A la maison, justement, il joue beaucoup la musique de sa jeunesse, quand à Constantine il passait ses journées à travailler la musique arabo-andalouse sur sa guitare – un instrument rare, à l’époque, dans une musique largement dominée par l’oud. Après des années d’une vie de chanteur de variétés, il retrouve donc ses racines arabo-andalouses. "Avant Oranges amères, les plus belles inspirations de ma carrière – tous mes tubes – viennent de cette musique classique. Quand j’accompagnais Tonton Raymond à la guitare, je n’étais pas créateur, je n’étais qu’interprète. Ensuite, dans les variétés, j’ai dû construire un autre répertoire et je suis devenu compositeur. Mais, s’il n’y avait pas eu l’exil, jamais je n’aurais imaginé devenir un chanteur de variétés, même si je faisais l’école buissonnière de la musique arabo-andalouse en jouant du jazz ou du flamenco, en chantant du Aznavour ou du Dalida pour m’amuser. Mon seul but dans la musique était d’apprendre la musique de Tonton Raymond."
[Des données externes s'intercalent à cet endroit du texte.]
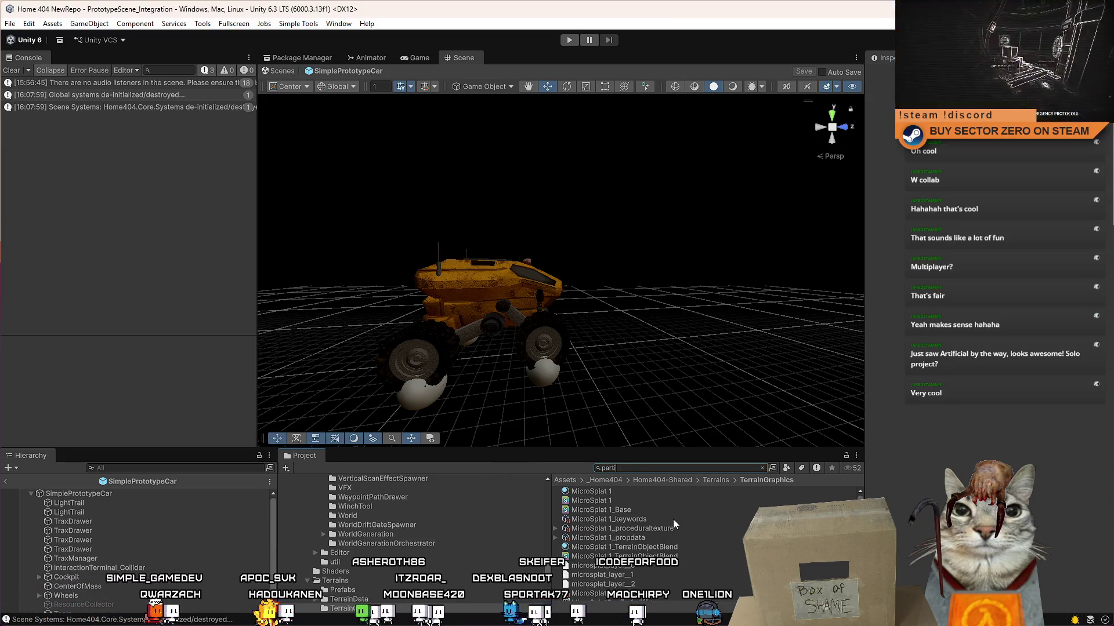
pyautogui.write('particle')
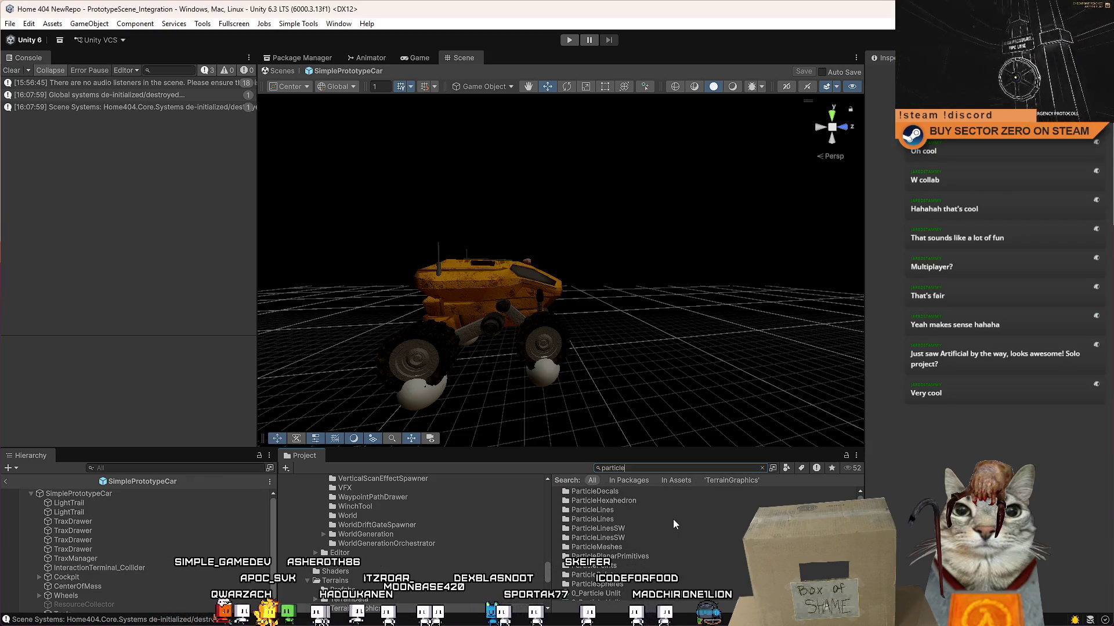
pyautogui.scroll(-10, 667, 540)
La musique arabo-andalouse toujours vivante
Car son exil est plus que le "rapatriement" dont parle à l’époque le discours officiel : avec Suzy son épouse, la fille de Cheikh Raymond, il quitte un pays où son peuple est implanté depuis l’Antiquité, des siècles avant l’arrivée des Arabes et de l’islam. Et le départ est d’autant plus cruel que Raymond Leiris a été assassiné en pleine rue – une manière de signifier aux juifs du Constantinois de quitter la terre de leurs ancêtres. "Quand Tonton Raymond est mort, j’ai cru que la musique arabo-andalouse était morte avec lui, parce qu’il n’y avait jamais eu un chanteur comme lui et qu’il n’y en aurait plus jamais. Mais il ne faut jamais dire jamais et, peut-être, un jour arrivera quelqu’un."
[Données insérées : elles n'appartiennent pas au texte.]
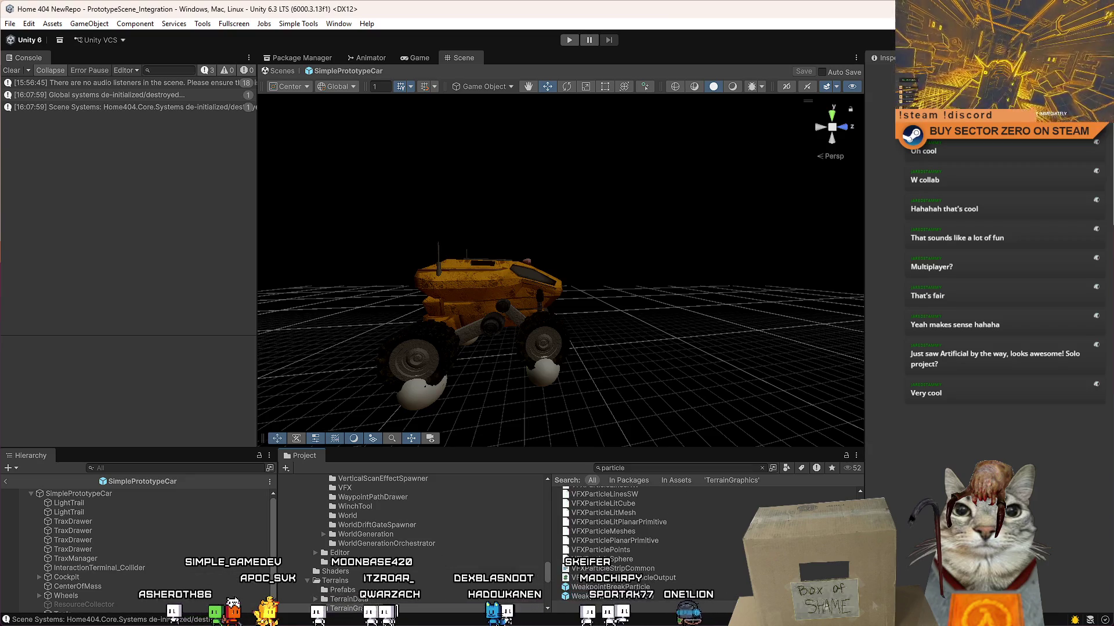
pyautogui.scroll(10, 705, 545)
pyautogui.scroll(2, 667, 540)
Enrico Macias a changé d’avis quant à l’avenir de sa première musique : sa longue tournée avec son orchestre de maalouf (musiciens juifs et musulmans, algériens et français tout ensemble) a relancé l’intérêt pour l’art arabo-andalou, et d’autant plus que, pendant trois ans de concerts, il a refusé d’y mêler ses propres chansons : "D’ailleurs, la plupart des gens venaient voir un autre Enrico Macias, venaient pour la musique arabo-andalouse. Oh, je ne crache pas dans la soupe du chanteur de variétés que j’assume et suis fier d’être… "
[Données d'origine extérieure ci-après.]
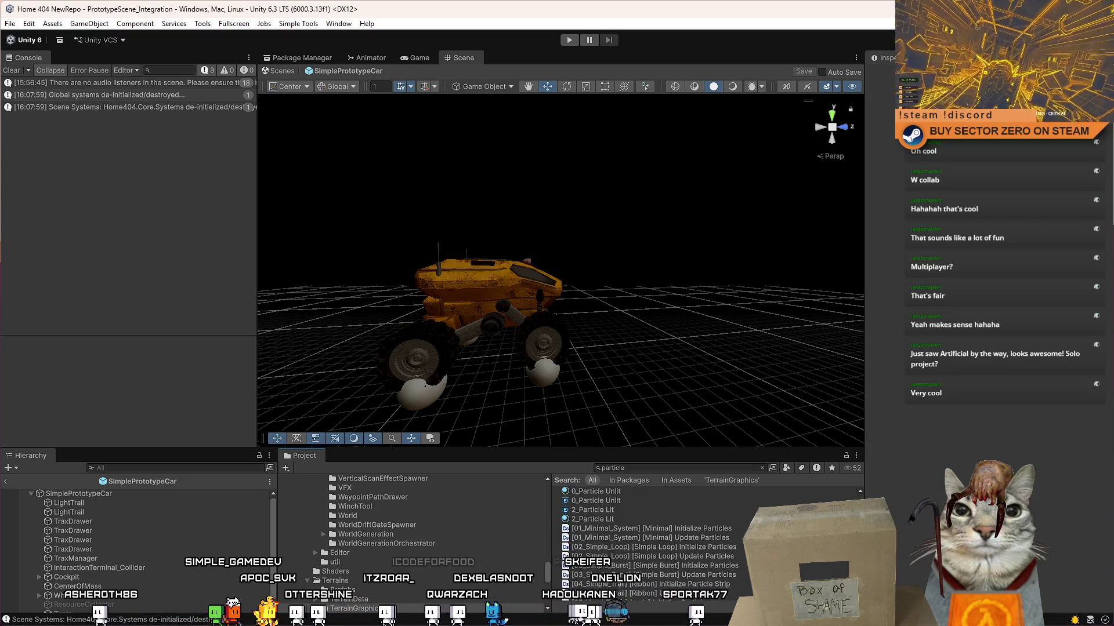
pyautogui.scroll(3, 667, 540)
Le chanteur de variétés est actuellement en tournée, prépare une série de concerts à l’Olympia à la rentrée. Mais, à chaque concert, il garde quelques minutes pour faire entendre, en arabe, la musique de sa jeunesse. Comme là-bas, jadis ? Comme ici et maintenant.
En concert à Paris (Olympia) du 31 octobre au 5 novembre 2006.